Кстати, в подобных случаях псевдореалистические объяснения совершенно излишни и только разрушают негласный «договор умолчания», существующий между читателем и автором. Когда в цикле о мирах Ойкумены У. Ле Гуин пытается объяснить сходство во внешности и мышлении разумных рас единством их происхождения, это выглядит избыточным и тут же вызывает массу вопросов. Например, почему хейниты, оказавшиеся способными на широкомасштабный проект (расселение своих потомков по галактике), после этого обрекли родственное им человечество на одинокое существование и многовековую мучительную историю? Ле Гуин в своих книгах на такие вопросы старается ответить, но все равно получается натянуто.

Честнее поступать так, как это сделали братья Стругацкие. Они ничего не объясняли, а просто преподносили читателям готовую картину. Те могли соглашаться с ней, могли — нет, но их не втягивали в утомительные объяснения.
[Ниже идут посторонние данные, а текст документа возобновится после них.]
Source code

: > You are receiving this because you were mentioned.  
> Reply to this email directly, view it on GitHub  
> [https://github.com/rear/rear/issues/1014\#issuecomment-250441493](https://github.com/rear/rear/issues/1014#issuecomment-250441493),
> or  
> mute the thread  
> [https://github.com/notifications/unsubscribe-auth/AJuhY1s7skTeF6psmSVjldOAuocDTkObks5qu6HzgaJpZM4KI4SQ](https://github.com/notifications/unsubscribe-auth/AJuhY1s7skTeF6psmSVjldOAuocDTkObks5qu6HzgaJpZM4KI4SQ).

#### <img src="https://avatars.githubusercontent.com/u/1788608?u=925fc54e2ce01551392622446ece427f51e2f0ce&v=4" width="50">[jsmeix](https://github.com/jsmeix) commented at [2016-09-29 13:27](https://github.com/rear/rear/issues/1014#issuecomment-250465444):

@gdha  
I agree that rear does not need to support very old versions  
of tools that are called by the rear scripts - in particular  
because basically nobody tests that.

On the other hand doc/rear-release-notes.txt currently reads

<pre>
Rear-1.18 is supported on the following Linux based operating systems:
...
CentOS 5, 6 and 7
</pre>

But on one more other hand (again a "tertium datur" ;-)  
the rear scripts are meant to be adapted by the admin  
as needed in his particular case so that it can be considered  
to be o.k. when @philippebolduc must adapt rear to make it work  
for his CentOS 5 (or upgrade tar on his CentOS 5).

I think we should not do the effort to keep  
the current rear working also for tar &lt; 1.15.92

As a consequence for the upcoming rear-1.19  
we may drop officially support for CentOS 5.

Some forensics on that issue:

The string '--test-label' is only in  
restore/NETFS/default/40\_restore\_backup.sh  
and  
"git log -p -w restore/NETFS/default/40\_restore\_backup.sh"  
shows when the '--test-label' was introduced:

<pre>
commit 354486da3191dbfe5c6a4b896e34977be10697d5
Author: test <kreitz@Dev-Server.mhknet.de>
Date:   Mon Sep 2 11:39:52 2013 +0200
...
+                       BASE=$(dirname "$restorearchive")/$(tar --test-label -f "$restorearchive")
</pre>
Во вселенной Стругацких есть гуманоидные и негуманоидные расы. С негуманоидными разговор короткий — вернее, его просто нет, и возможно, «разумные слизни Гарроты принимают человека за продукт своего невообразимого воображения». А вот гуманоидные обитатели Леониды, Саулы, Гиганды и прочих землеподобных планет на самом деле просто люди. И психологически, и физиологически, да, собственно, со всех точек зрения. Гаг в «Парне из преисподней» ничем не отличался бы от героя из возможного романа Стругацких о путешествиях во времени. Только вытащили бы его на виллу Корнея Яшмаа под Антоновым не с Арихадского фронта на Гиганде, а откуда-нибудь из-под Курской дуги. Гаг нужен Стругацким, чтобы сыграть роль «Кандида наоборот», прибывшего из другой звездной системы на Землю, в «лучший из возможных миров».

У А. П. Казанцева в «Фаэтах» рассказ в большей части глав ведется от лица обитателей взорвавшейся планеты Фаэтон. И хотя фаэты отличаются от землян внешне, по своей психологии они те же люди. Даже в противостоянии двух главных государств Фаэтона, погубивших себя в хаосе ядерной войны, заметны аллюзии с противостоянием двух систем на Земле. Единственное исключение в том, что на Фаэтоне соперничали друг с другом не капиталистическая и социалистическая системы, а две разновидности капиталистических государств: «мягкая» и «жесткая» — Даньджаб, напоминающий США 50-х годов XX века, и Властьмания, похожая на окарикатуренный третий рейх. Под видом инопланетного мира перед нами выступает хорошо знакомое земное общество.

В произведениях Кира Булычёва реализованы сразу обе схемы. Во-первых, инопланетяне появляются в откровенно юмористических или сатирических историях (в первую очередь, речь идет о рассказах из цикла о Великом Гусляре). Иногда явление пришельца из иного мира необходимо для обличения дикости наших сограждан, иногда же рассказ с точки зрения пришельца предстает просто невинной шуткой (вспомним историю появления в Великом Гусляре инопланетянина-осьминожки из рассказа «Разум в плену»).

Во-вторых, под именем инопланетян у Булычёва выступают все те же земляне. Чаще всего эта подмена происходила по вполне понятным цензурным причинам — например, в повести «Последняя война» или романе «Город наверху». Советский фантаст не имел возможности описать атомную войну на Земле, поскольку «коммунистическая партия и все прогрессивные силы мира войны не допустят». Вот и пришлось переносить картину общества, едва уцелевшего после обмена ядерными ударами, в другую солнечную систему.